Ночь миновала спокойно. Альбиносы, должно быть, совсем забыли о своих необычных пленниках или были заняты чем-то другим, более важным, потому что Полю и Максима никто не потревожил ни ночью, ни на следующий день. Служитель принёс еду и питьё для Диаса Питара; юноше и девушке не предназначалось ничего, будто их и не было в храме.
— Нам всем тут хватит, дети мои, — сказал Диас Питар, деля еду. — Да разве человек может погибнуть, если он употребляет в пищу всё, что его окружает. Наши деды считали, что во всём есть душа и потому грешно убивать и есть животных. Они не ели ничего зелёного, пока оно не высыхало, потому что во всем зелёном тоже есть душа. Наши деды были ласковые люди. Мы и сейчас ещё такие, но вскоре перестанем быть такими!
Эти слова Диас Питар подтвердил решительным взмахом правой руки, от которой Поля не могла отвести глаз.
Максим сказал вчера правду: правая рука Диаса Питара могла поразить кого угодно. Представьте себе большую мужскую руку, пальцы которой, сильные, подвижные пальцы, сжаты в кулак, и никогда больше не разогнутся. Уже много-много лет эти сильные пальцы ничего не делали, так как перестали двигаться, перестали разгибаться, застыли в этом большом, угловатом кулаке. И пальцы эти жили. Все эти годы на них росли ногти, как растут они у всех людей. А так как ногтям некуда было деваться, то они постепенно впивались в кожу ладони.
Поля не выдержала.

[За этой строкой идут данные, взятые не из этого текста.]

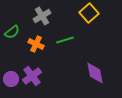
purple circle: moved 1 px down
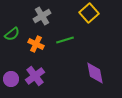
green semicircle: moved 2 px down
purple cross: moved 3 px right
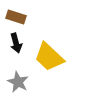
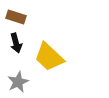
gray star: rotated 20 degrees clockwise
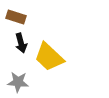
black arrow: moved 5 px right
gray star: rotated 30 degrees clockwise
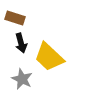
brown rectangle: moved 1 px left, 1 px down
gray star: moved 4 px right, 3 px up; rotated 20 degrees clockwise
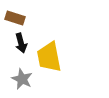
yellow trapezoid: rotated 36 degrees clockwise
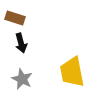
yellow trapezoid: moved 23 px right, 15 px down
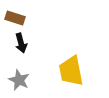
yellow trapezoid: moved 1 px left, 1 px up
gray star: moved 3 px left, 1 px down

Она не могла больше видеть эту стиснутую в кулак руку.
— Кто это вам сделал? — спросила она Диаса Питара, указывая на его правую руку.

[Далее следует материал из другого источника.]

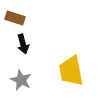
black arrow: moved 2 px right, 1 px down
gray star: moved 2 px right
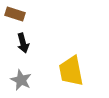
brown rectangle: moved 4 px up
black arrow: moved 1 px up
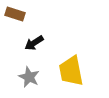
black arrow: moved 11 px right; rotated 72 degrees clockwise
gray star: moved 8 px right, 3 px up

— Никто, — просто ответил Диас Питар. — Я сам.
— Сами? Но зачем? — воскликнула девушка.
— В тот день, когда альбиносы бросили меня в этот храм, я поклялся, что буду бороться с ними не на жизнь, а на смерть. В знак этой клятвы я сжал кулак, чтобы не разжимать его до тех лор, пока мой народ не вздохнёт свободно. Я думал так: всё хорошее и нужное мы делаем правой рукой: едим, пишем, собираем рис, обтёсываем камень. А разве борьба с врагом твоего народа — не нужное и не прекрасное дело?

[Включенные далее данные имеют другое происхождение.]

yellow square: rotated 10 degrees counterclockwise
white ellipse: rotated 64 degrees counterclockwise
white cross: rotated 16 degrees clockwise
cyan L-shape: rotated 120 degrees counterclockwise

— Да, — согласилась Поля. — Но для чего такая пытка?
— Боль в руке напоминает мне о боли моего народа, — сказал Диас Питар. — Она напоминает также о том, что борьба никогда не бывает лёгкой, что она не обходится без крови и страданий. Я не терял времени даром. Я готовился сам и готовил свой народ к будущей борьбе. Мы научились переносить казалось бы нестерпимую боль, мы можем без содрогания стоять между четырьмя огнями, умеем стоять на голове или балансировать на неимоверной высоте, не боясь потерять равновесие. Мы умеем задерживать дыхание, когда это нужно. Мы можем обходиться без пищи и питья столько времени, сколько нужно для того, чтобы молодой месяц стал полным.
— Если у смуглолицего народа такие выносливые воины, почему же он не восстаёт против альбиносов? — спросил Максим.
— Вскоре он восстанет, — ответил Диас Питар.
Потянулись дни, однообразные, долгие и тоскливые. Диас Питар каждый день царапал что-то на пальмовом листе, молился, делал физические упражнения, среди которых, между прочим, был и опасный подъём почти под самый купол центрального нефа храма, и время для него проходило незаметно.